### [Exercise brief]
Edit the listing from its first line through the line containing "this place enough they were are joy to deal", replacing "transaction" with "purchase" and leaving everything else as it is.

====== Extracted data ======

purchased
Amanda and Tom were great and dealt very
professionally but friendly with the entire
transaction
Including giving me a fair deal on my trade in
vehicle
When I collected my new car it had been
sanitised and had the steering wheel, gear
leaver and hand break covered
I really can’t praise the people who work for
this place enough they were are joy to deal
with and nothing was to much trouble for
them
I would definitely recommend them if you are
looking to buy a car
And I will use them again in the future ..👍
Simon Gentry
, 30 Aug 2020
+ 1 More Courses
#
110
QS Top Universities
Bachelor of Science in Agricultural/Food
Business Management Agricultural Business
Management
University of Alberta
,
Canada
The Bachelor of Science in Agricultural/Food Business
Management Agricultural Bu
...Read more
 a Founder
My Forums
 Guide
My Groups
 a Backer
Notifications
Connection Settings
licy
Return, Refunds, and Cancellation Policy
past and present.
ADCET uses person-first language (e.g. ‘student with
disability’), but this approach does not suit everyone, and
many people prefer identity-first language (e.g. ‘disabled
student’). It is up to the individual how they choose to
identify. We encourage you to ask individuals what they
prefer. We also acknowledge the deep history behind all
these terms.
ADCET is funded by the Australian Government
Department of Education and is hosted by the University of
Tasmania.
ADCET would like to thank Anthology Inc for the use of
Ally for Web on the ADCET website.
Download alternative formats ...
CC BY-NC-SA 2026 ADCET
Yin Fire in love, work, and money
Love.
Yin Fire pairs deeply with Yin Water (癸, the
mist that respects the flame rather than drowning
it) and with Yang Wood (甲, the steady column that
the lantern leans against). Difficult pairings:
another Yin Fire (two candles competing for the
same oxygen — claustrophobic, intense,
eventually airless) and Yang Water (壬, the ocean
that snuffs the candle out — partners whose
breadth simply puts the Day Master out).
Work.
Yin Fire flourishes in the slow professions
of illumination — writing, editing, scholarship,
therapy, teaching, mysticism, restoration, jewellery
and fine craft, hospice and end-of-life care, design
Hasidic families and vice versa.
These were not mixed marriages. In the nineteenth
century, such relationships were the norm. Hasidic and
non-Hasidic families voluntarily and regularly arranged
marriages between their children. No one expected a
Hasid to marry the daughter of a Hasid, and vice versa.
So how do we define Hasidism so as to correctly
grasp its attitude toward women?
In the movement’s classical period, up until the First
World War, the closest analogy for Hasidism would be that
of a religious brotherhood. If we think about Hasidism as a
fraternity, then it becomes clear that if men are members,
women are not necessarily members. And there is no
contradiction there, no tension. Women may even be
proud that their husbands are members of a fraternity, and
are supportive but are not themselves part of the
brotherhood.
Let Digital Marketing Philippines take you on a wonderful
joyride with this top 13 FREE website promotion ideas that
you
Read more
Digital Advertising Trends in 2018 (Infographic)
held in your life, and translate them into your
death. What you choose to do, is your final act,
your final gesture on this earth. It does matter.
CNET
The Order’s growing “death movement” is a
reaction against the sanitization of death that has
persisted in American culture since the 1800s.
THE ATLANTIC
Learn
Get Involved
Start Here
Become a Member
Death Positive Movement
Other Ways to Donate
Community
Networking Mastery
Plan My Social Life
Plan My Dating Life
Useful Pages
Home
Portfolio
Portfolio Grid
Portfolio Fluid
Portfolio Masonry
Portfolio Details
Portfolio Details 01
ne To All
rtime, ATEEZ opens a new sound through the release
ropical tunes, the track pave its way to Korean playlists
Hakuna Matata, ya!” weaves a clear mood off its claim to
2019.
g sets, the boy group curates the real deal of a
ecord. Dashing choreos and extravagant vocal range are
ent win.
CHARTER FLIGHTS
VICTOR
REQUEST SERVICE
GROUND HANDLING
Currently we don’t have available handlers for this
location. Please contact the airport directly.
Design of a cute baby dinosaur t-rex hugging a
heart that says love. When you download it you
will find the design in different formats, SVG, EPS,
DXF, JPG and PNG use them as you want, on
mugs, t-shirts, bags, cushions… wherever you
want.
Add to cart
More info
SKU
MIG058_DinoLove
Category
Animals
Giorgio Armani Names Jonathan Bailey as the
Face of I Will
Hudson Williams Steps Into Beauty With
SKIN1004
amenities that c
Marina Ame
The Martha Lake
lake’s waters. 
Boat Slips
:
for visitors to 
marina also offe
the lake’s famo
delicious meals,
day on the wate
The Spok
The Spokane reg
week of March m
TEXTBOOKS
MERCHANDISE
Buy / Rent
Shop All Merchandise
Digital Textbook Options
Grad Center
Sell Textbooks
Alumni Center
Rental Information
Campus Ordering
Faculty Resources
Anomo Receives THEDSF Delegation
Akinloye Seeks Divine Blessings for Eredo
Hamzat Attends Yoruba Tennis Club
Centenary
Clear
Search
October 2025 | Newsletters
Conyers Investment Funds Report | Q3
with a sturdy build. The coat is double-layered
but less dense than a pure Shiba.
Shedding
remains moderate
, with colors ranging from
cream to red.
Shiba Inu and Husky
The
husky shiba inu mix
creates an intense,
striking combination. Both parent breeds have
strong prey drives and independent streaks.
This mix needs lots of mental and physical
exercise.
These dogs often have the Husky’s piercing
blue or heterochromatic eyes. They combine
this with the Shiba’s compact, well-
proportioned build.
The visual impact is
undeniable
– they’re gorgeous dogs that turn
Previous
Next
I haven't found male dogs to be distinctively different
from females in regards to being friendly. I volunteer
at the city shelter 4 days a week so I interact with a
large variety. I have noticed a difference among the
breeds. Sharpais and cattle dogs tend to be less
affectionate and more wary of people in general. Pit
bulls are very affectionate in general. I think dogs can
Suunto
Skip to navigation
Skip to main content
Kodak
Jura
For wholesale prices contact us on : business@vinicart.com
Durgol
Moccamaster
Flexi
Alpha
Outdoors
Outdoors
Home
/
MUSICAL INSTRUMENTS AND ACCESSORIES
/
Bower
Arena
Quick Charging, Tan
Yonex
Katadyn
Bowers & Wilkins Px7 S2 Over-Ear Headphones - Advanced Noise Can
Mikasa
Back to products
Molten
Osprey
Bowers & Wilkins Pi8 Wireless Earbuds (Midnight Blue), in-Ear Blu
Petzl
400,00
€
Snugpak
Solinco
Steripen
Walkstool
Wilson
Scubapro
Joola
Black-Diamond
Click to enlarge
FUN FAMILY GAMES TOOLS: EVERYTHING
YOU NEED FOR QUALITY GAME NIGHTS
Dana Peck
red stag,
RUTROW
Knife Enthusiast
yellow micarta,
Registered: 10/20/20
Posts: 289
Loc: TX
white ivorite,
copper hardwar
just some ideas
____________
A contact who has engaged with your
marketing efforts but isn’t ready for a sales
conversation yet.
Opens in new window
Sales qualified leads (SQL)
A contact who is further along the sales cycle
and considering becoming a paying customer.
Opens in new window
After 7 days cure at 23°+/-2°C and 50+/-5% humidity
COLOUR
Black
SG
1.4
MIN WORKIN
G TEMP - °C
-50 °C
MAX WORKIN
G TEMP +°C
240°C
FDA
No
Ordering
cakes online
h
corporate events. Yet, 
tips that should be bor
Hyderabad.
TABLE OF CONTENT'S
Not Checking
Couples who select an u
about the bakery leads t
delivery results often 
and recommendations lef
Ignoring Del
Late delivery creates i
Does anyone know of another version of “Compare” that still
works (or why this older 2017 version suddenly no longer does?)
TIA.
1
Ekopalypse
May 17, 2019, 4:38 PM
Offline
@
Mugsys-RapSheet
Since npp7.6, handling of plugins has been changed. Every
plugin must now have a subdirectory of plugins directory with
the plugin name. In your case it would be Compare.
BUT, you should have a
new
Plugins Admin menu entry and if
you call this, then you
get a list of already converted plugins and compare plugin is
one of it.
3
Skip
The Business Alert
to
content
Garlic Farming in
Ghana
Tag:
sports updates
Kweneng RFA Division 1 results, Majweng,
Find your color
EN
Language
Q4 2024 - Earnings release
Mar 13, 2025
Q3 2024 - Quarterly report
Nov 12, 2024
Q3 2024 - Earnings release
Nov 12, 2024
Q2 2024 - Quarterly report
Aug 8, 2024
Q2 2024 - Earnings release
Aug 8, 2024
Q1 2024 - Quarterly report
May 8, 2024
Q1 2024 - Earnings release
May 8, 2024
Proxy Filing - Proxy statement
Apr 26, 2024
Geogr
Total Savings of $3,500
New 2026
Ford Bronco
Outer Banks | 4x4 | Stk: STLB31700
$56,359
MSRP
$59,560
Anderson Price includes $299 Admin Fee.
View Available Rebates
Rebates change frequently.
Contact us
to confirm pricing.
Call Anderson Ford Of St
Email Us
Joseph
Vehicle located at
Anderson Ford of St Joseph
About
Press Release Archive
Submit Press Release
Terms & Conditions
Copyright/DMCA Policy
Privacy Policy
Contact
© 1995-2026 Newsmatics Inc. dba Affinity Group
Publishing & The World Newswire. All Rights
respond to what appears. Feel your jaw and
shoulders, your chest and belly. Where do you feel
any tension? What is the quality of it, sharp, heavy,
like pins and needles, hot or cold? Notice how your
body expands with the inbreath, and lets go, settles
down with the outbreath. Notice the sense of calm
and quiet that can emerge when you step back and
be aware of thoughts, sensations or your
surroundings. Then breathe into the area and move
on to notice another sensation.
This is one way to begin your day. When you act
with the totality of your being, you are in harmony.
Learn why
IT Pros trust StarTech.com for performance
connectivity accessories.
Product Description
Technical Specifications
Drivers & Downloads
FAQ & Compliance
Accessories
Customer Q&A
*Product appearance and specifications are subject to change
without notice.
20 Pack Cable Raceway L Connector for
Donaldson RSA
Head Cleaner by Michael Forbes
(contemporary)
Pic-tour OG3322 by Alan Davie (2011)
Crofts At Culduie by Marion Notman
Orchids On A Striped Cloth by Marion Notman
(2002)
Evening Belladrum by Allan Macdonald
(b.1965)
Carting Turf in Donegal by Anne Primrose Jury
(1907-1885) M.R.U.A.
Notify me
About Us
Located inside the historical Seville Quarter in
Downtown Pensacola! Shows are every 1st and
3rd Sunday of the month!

======

### [Solution for this problem]
purchased
Amanda and Tom were great and dealt very
professionally but friendly with the entire
purchase
Including giving me a fair deal on my trade in
vehicle
When I collected my new car it had been
sanitised and had the steering wheel, gear
leaver and hand break covered
I really can’t praise the people who work for
this place enough they were are joy to deal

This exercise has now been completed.